La « gauche » ne se définit pas par des idées mais par le côté du parlement où ses représentants s’assoient. La gauche française d’aujourd’hui (d’inspiration marxiste et jacobine) n’a plus grand chose à voir avec la gauche française historique (libérale et anti-corporatiste), de même qu’avec les gauches actuelles d’autres pays développés (sociaux-démocrates).
Autrement dit, les élus PS s’asseyant à gauche du parlement, ils sont par définition « de gauche ». Et ceux qui s’assoient à leur gauche, Mélanchon et consort, sont d’extrême gauche.
La grosse faille dans votre raisonnement, c’est que l’extrême gauche, donc Mélanchon et ses sbires, s’affirment contre l’austérité d’un côté alors qu’il ne prônent que des hausses d’impôts donc de l’austérité de l’autre ! C’est complètement ridicule, Keynes le premier parlait de réduire tous les impôts au minimum en temps de crise, surtout sur le capital, pour encourager l’investissement autant que possible et donc recréer de l’emploi et laisser du pouvoir d’achat au peuple afin de soutenir la demande.

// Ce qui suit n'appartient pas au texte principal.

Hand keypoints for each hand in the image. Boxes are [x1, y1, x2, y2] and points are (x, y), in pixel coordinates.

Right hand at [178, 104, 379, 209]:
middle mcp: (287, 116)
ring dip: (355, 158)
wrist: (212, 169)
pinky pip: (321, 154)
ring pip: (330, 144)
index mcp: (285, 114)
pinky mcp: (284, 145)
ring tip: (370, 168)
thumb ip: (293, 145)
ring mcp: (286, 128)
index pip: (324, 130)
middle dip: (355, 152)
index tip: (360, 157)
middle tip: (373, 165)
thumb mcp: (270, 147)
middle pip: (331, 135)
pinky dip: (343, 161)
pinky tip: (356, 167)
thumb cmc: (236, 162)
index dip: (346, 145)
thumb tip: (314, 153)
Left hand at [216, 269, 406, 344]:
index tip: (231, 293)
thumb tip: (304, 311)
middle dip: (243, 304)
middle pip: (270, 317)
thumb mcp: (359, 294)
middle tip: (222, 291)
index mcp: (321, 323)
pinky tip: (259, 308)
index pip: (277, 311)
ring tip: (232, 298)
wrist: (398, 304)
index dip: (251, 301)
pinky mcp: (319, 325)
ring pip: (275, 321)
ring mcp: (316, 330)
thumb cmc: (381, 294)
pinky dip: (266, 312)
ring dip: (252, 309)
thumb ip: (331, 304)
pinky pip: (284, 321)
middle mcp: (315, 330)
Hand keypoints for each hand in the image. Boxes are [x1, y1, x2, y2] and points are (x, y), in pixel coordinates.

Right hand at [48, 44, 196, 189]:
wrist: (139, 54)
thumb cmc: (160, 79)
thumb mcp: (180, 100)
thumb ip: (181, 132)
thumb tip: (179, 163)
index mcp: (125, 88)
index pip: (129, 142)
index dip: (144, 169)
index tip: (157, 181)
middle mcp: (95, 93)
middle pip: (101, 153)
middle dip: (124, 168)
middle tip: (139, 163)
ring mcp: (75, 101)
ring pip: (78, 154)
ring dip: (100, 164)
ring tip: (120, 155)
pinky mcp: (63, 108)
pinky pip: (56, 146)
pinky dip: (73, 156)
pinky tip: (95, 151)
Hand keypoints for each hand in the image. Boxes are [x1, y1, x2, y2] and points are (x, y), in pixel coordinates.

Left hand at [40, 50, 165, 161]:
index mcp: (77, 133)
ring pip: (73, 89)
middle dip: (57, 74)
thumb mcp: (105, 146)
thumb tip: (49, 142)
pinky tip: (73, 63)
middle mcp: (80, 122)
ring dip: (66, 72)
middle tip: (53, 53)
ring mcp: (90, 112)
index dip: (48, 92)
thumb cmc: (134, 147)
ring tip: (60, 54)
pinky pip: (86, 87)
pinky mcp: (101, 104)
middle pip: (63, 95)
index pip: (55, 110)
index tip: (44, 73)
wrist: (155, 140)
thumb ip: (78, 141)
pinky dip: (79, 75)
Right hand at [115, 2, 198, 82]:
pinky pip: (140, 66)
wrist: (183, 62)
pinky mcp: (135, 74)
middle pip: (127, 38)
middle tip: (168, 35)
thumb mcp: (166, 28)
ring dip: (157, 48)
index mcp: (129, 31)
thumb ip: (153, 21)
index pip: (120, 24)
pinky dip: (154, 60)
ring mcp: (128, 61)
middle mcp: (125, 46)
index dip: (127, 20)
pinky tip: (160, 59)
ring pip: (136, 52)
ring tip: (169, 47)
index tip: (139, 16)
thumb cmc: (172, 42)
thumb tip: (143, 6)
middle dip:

Une « politique de la demande », ce sont des baisses drastiques des prélèvements, et laisser courir le déficit en profitant de taux d’emprunts bas. Ce n’est pas le programme de la gauche, ni de l’extrême gauche.
Sauf que le libertarianisme, ce n’est pas l’égoïsme. Et qu’Ayn Rand, c’est l’objectivisme, encore autre chose. Bref, vous racontez n’importe quoi. Try again.
Le salaire ne dépend pas de la quantité des
études, comme tous les prix il découle de l’offre et de la demande et
pas d’autre chose. Rien n’a de valeur intrinsèque, et pour info la
valeur ne dépend pas de la quantité de travail.